» **What this exercise asks**
[A] In the essay about detachment from the body, at what age did the writer first try marijuana?
[B] Write out the passage of the essay about detachment from the body starting at "So yes, a lot" and ending at "emotional, grokking individual.".
[C] Continue the essay about detachment from the body from the point where it stops.

***** Document extract

There is the flipside of this, of course. The lack of a need to actively coordinate and control my breathing and pulse, for example, is much appreciated. Just taking care of that would take up rather a lot of my time. And though we are fragile, we are also incredibly resilient.

English: Human body external features

Human body external features (Wikipedia)

Still, for most of my life I have detached myself from my body, from that moment in grade four when we went over anatomy for the first time. A graphic chart of tendons and muscles and ligaments and organs, of danger and secret rivers. A queasy attempt to feel them inside me. Shudders.

The day I stopped running with abandon and scraping my knees. Never felt all that safe running on wet concrete ever since.

I was fortunate enough to grow up in a household where I was allowed sips of wine or beer at special family gatherings like Christmas and Thanksgiving, which demystified alcohol for me, and allowed me to know that I wasn’t the type to become an alcoholic. I trusted myself on that front. But I did not trust my own willpower (or my body) enough to try marijuana until I was 24. And even that was with one of those, oh, not bongs, but whatever they’re called. And I’ve only tried that perhaps three times, in very safe situations. Because I didn’t want the chance of something triggering, and then being controlled by my body. And while this next fact is to many of you probably TMI (too much information), in order to explore the topic fully I should admit that the first time I masturbated wasn’t until I was 17. Because I didn’t want to become some horndog boy controlled by his body. I wanted to be me.

Honestly, there is a lot to be said for detachment, to feel like one’s head is a conquering crab atop an inert granite slab of a body. Puzzle solving and analytical solutions. An ability to calmly enter situations, debates, and problems that cause others to yell, scream, run and hide. I’ll pick up the spiders. I’ll put on that harness and scale the wall. No superstititions. Stability. Intelligence.

So yes, a lot to be said for detachment. But not a lot to be felt. For some people, this isn’t such a problem. But me, I’m an actor. I’m someone who wants to be in loving, romantic relationships. I’m someone who, now, at least, wants to be fully human. Not some clever floating head, but a grounded, emotional, grokking individual.

Malvolio and the Countess

Malvolio and the Countess (Wikipedia)

**********
***** Given entries

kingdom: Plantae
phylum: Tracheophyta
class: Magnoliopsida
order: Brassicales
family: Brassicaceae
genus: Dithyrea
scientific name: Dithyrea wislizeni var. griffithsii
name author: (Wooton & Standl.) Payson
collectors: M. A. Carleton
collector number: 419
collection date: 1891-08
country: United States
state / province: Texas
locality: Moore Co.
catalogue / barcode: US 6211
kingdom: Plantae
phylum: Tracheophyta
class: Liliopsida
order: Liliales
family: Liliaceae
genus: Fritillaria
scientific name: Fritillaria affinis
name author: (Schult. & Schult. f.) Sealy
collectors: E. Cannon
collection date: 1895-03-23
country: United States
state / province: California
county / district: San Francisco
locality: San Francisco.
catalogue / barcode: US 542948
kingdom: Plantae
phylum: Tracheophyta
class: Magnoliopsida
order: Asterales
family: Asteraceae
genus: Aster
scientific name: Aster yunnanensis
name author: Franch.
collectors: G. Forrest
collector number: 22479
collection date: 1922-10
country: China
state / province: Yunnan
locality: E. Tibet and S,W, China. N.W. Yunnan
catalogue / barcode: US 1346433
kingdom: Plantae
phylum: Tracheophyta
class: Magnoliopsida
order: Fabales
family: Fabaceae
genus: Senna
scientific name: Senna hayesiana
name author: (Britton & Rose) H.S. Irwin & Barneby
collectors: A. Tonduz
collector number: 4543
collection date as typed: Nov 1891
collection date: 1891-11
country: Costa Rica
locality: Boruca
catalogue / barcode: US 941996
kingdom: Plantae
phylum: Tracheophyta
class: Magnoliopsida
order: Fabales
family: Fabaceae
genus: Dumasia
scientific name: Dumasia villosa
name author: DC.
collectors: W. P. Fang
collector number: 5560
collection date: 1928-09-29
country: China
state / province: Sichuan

**********

» **Results by task**
[A] The writer first tried marijuana at 24.

[B]
So yes, a lot to be said for detachment. But not a lot to be felt. For some people, this isn’t such a problem. But me, I’m an actor. I’m someone who wants to be in loving, romantic relationships. I’m someone who, now, at least, wants to be fully human. Not some clever floating head, but a grounded, emotional, grokking individual.

[C]
This is part of the reason why I was drawn to acting in the first place. Here, on the stage, in the script, are all these characters who deeply feel and yearn and reach. This is why Shakespeare is so fantastic, because his characters speak and feel honestly and openly. The jealous ambition in Iago, the crushing betrayal in Malvolio, the naive love of Lysander. I’ve always wanted to play the role of the lover onstage, because, well, it’s lovely to love someone. But to a typically detached person, it is also so very satisfying to rage injustice, to hate someone, to scorn someone, to grieve for someone. In the twinned poles of acting, where one side is sheer and incredible imitation without sensation, and the other an out of control trainwreck of overwhelming, cascading emotions, I have spent most of my life in the former’s camp, while envying those rolling about the floor in tears.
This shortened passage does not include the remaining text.